──────── Records provided
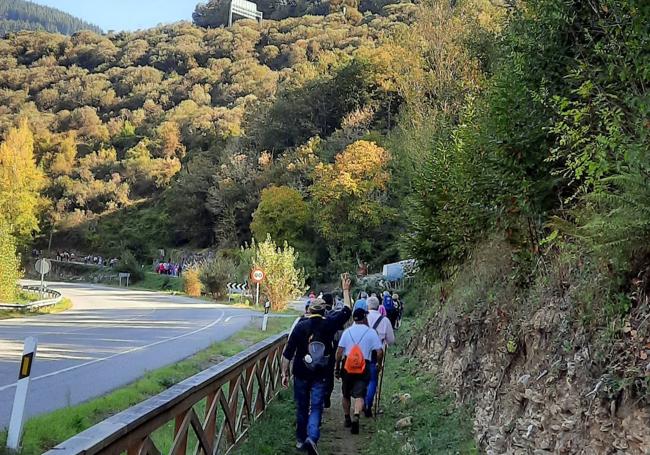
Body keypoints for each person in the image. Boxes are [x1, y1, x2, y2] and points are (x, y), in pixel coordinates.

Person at [282, 274, 353, 455]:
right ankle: (312, 438)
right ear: (323, 311)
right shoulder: (329, 323)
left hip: (300, 373)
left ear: (309, 310)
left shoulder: (300, 326)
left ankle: (300, 440)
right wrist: (346, 290)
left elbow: (287, 353)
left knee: (301, 406)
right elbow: (346, 311)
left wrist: (284, 373)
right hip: (321, 372)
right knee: (316, 406)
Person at [335, 307, 383, 435]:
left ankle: (347, 418)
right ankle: (356, 415)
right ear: (364, 318)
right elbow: (379, 352)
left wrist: (337, 368)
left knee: (345, 394)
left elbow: (339, 352)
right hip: (363, 366)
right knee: (360, 394)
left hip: (347, 366)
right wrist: (379, 364)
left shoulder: (347, 332)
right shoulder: (371, 332)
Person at [364, 296, 395, 416]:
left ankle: (360, 403)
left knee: (362, 379)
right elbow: (391, 340)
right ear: (379, 306)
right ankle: (368, 404)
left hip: (363, 352)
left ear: (367, 306)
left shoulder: (363, 317)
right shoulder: (385, 320)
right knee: (373, 380)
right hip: (377, 353)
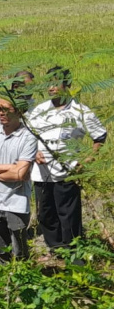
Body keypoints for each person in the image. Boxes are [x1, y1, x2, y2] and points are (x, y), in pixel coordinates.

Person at [27, 66, 107, 260]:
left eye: (56, 83)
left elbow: (100, 136)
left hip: (68, 171)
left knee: (68, 214)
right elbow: (29, 136)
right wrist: (35, 151)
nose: (51, 88)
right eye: (48, 83)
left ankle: (73, 252)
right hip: (42, 172)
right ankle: (55, 249)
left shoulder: (80, 111)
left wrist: (87, 159)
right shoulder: (39, 110)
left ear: (67, 85)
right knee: (45, 214)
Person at [0, 98, 38, 262]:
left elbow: (20, 175)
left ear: (18, 112)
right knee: (1, 250)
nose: (1, 113)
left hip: (17, 201)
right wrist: (10, 167)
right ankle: (4, 281)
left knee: (20, 250)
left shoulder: (28, 137)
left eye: (6, 109)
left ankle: (23, 279)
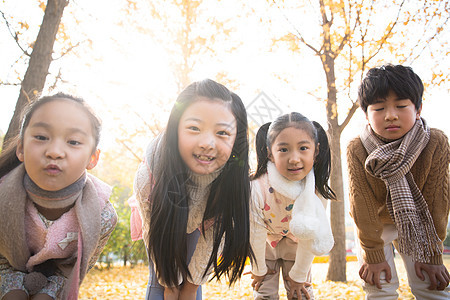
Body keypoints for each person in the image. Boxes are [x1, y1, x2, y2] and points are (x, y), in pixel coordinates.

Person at [129, 79, 253, 300]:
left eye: (222, 133)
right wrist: (170, 285)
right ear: (176, 129)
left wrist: (190, 288)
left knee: (191, 283)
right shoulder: (148, 178)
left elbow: (209, 245)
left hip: (203, 224)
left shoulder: (231, 180)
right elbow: (157, 239)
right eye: (194, 128)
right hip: (164, 221)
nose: (207, 143)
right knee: (162, 282)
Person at [0, 93, 118, 300]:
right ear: (21, 148)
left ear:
────────────────
*Exercise directions:* Everything from the line above that contains "left elbow: (339, 352)" down to the line that contains "left knee: (191, 283)" must be reproduced exactly, both ends included. Omit the pictures.

*Written solution:*
left elbow: (339, 352)
right hip: (363, 366)
right knee: (360, 394)
left hip: (347, 366)
right wrist: (379, 364)
left shoulder: (347, 332)
right shoulder: (371, 332)
Person at [364, 296, 395, 416]:
left ankle: (360, 403)
left knee: (362, 379)
right elbow: (391, 340)
right ear: (379, 306)
right ankle: (368, 404)
left hip: (363, 352)
left ear: (367, 306)
left shoulder: (363, 317)
right shoulder: (385, 320)
right knee: (373, 380)
right hip: (377, 353)
Body keypoints for each person in the image. Boxes are [x1, y1, x2, y2] and points are (x, y), in pixel coordinates.

Person at [27, 66, 107, 260]:
left eye: (56, 83)
left elbow: (100, 136)
left hip: (68, 171)
left knee: (68, 214)
right elbow: (29, 136)
right wrist: (35, 151)
nose: (51, 88)
right eye: (48, 83)
left ankle: (73, 252)
right hip: (42, 172)
right ankle: (55, 249)
left shoulder: (80, 111)
left wrist: (87, 159)
right shoulder: (39, 110)
left ear: (67, 85)
right knee: (45, 214)
Person at [0, 98, 38, 262]:
left elbow: (20, 175)
left ear: (18, 112)
right knee: (1, 250)
nose: (1, 113)
left hip: (17, 201)
right wrist: (10, 167)
right ankle: (4, 281)
left knee: (20, 250)
left shoulder: (28, 137)
left eye: (6, 109)
left ankle: (23, 279)
Body keypoints for each person in the image. Boxes are [x1, y1, x2, y2] and points are (x, y), in pixel coordinates.

Person at [129, 79, 253, 300]:
left eye: (222, 133)
right wrist: (170, 285)
right ear: (176, 129)
left wrist: (190, 288)
left knee: (191, 283)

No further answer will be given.